21 de abril de 2019
DIRECTOR ANTONIO MARTÍN BEAUMONT

La Moncloa miente para justificar la afición de Sánchez al Falcon y se estrella

Presidencia del Gobierno ha tratado de endosar al Departamento de Seguridad la responsabilidad de decisiones que solo le corresponden al presidente. Y se ha caído con todo el equipo.

La Moncloa ha intentado salir al paso de la polémica suscitada por el despliegue de medios oficiales para la cumbre hispano-lusa del miércoles próximo en Valladolid y se ha enredado más. Porque sus explicaciones tienen las patas muy cortas.

A pesar de que hay AVE entre Madrid y la capital castellano y leonesa, Pedro Sánchez movilizará un helicóptero, su Falcon 900B (cuya hora de vuelo sale por más de 5.600 euros) y, mayores, un Airbus A310 -España tiene dos- de más de 200 plazas para el resto de la delegación gubernamental. 

El presidente ya hizo lo mismo cuando en octubre convocó un Consejo de Ministros en Sevilla:

 

Presidencia del Gobierno ha enviado un argumentario a la prensa en el que intentan endosar al Departamento de Seguridad la decisión de utilizar los medios oficiales y no el AVE para desplazarse a Valladolid, a apenas 200 kilómetros. 
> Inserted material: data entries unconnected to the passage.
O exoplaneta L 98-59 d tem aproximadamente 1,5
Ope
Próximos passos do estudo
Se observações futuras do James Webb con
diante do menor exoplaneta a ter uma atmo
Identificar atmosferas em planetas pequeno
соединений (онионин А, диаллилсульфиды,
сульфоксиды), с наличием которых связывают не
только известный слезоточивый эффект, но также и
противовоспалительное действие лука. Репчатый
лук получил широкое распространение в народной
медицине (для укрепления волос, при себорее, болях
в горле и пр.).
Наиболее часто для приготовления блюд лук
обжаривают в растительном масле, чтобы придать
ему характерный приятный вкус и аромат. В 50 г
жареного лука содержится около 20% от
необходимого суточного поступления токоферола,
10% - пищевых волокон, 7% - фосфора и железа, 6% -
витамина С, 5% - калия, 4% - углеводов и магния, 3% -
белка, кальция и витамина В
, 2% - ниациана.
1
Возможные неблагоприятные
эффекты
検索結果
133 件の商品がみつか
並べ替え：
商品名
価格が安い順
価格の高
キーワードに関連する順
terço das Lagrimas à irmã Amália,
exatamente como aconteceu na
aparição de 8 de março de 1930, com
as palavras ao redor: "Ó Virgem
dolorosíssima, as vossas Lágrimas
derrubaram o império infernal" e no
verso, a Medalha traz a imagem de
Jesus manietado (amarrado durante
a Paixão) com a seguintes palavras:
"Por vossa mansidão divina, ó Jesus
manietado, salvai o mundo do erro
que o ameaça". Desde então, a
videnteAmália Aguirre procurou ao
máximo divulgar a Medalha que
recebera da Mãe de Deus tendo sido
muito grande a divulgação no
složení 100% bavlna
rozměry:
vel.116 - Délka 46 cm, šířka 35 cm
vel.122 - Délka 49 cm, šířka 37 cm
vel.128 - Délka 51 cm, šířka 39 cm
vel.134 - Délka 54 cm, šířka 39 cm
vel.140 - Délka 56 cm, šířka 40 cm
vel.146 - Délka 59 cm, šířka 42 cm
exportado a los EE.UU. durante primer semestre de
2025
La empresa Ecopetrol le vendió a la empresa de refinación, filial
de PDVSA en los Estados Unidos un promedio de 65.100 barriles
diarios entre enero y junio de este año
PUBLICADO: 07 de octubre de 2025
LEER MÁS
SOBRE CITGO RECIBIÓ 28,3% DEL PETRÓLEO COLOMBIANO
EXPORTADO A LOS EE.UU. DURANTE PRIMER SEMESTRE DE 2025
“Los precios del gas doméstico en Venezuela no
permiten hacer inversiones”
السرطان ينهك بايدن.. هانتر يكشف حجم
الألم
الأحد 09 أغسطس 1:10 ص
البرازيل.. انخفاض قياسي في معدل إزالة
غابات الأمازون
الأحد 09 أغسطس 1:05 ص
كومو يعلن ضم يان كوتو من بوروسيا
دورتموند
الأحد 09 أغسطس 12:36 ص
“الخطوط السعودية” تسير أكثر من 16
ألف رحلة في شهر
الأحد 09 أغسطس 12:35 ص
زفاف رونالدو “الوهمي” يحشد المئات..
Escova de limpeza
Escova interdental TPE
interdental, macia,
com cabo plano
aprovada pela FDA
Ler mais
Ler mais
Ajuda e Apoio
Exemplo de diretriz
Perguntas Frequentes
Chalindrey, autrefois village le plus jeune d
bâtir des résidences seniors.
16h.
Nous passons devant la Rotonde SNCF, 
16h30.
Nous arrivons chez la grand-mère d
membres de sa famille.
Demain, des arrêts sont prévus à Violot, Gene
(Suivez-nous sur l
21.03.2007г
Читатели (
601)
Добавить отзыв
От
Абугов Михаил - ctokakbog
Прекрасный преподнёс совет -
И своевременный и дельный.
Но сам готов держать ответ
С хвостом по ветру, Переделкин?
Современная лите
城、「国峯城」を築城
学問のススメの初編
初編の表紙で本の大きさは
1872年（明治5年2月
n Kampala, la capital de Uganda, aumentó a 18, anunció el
Según La Moncloa, Sánchez "no decide en qué medio de transporte se desplaza, sino que se limita a decidir dónde viaja" y son los servicios de seguridad los que organizan todo. Y añaden que, además, hace años el Departamento de Seguridad de la Presidencia del Gobierno recomendó que el presidente del Ejecutivo siempre viaje en medios oficiales, no comerciales. Lo que excluye el AVE y los vuelos de línea regular.

De ser ciertos los argumentos del equipo de Sánchez, su antecesor, Mariano Rajoy, no habría viajado nunca en AVE, pero resulta que lo utilizó la alta velocidad ferroviaria decenas de veces. No solo para ir a actos de partidos, también en su calidad de presidente. Mucho. 

 

 

¿Entonces? Desde el entorno de Rajoy rebaten punto por punto todo el argumentario de La Moncloa. Para empezar, los servicios de seguridad no le imponen al presidente cómo tiene que viajar. "Eso solo pasa en Estados Unidos. Es el único sitio donde deciden por el presidente", explican. 

Es el presidente el que elige cómo quiere viajar entre las opciones posibles, lo habla con su jefe de Gabinete y éste, a su vez, con el jefe de seguridad. En este caso jefa, puesto que Sánchez designó a la comisaria María Marcos. Seguridad siempre prefiere medios oficiales porque supone mayor control de la situación, lógico, pero hasta ahí. 

A pesar del relevo en la cúpula del Departamento de Seguridad, el resto del equipo sigue siendo casi todo el que tenía Rajoy, así que están perfectamente acostumbrados a montar dispositivos de desplazamiento en AVE y avión comercial. 

Cuando Rajoy viajaba en AVE iba en el vagón de Preferente y llevaba con él tres personas de seguridad. Hay sala de autoridades en casi todas las estaciones grandes, así que Sánchez no tendría que mezclarse mucho con la gente en el supuesto de que un día le dé por subirse al tres.

En el caso de los viajes en vuelo comercial, al anterior presidente llevaba dos personas de seguridad. Una, el jefe de escoltas, iba con él en primera clase. Y el otro en la primera fila de la clase turista. 

Así que el despliegue de medios no es tan engorroso como intenta hacer ver La Moncloa para justificar la afición del socialista al avión oficial.